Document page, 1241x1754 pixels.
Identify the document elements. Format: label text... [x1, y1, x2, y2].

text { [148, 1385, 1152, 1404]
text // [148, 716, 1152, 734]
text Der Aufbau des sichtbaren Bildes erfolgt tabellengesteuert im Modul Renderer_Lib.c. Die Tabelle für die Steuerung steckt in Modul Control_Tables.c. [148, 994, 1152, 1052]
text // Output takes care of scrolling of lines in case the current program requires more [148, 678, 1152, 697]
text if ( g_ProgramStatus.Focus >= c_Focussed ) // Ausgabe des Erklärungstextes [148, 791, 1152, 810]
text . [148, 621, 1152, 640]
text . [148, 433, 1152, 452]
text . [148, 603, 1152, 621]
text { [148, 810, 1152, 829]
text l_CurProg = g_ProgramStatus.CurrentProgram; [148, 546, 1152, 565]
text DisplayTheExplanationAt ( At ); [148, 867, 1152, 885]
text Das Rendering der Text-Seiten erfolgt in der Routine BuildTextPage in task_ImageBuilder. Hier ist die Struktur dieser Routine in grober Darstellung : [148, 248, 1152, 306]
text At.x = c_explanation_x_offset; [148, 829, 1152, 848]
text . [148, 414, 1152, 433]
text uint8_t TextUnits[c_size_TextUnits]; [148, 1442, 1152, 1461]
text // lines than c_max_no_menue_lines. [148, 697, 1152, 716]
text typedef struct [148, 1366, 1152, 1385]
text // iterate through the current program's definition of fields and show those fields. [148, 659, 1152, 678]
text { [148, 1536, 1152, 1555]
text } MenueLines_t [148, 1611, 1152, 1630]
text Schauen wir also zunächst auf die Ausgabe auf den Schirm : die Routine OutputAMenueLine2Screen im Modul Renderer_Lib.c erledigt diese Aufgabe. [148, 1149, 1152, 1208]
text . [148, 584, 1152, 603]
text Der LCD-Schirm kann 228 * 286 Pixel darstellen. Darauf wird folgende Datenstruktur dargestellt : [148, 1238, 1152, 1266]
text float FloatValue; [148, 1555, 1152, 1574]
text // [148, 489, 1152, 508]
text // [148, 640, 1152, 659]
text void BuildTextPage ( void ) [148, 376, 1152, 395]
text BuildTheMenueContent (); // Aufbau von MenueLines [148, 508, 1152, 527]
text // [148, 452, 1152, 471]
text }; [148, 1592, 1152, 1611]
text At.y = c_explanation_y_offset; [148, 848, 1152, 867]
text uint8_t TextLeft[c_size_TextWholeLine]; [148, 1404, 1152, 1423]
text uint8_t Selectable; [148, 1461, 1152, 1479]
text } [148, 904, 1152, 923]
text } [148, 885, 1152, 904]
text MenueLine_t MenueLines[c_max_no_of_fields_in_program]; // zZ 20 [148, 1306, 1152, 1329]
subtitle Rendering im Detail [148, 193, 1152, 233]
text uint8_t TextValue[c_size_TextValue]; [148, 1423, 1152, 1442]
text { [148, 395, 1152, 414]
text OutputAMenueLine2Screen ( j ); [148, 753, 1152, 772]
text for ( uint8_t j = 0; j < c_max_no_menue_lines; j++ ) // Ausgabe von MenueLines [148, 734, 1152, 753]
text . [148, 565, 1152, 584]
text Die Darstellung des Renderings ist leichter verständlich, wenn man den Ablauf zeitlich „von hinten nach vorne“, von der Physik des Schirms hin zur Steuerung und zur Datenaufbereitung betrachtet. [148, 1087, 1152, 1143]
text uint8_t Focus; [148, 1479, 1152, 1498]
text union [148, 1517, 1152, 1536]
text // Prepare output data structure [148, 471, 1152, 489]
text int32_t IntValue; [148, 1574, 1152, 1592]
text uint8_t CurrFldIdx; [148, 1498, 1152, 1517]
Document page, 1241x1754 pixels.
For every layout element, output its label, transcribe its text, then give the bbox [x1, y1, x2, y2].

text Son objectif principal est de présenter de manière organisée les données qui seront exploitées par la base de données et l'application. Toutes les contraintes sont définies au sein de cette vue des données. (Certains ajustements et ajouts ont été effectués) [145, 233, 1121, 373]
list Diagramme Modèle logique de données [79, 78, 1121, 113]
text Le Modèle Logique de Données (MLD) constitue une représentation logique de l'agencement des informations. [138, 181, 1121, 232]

==================================================

Extract every line above that contains the string "Focus", treating uppercase and lowercase letters as distinct.

RESPONSE TO THIS TASK:
text if ( g_ProgramStatus.Focus >= c_Focussed ) // Ausgabe des Erklärungstextes [148, 791, 1152, 810]
text uint8_t Focus; [148, 1479, 1152, 1498]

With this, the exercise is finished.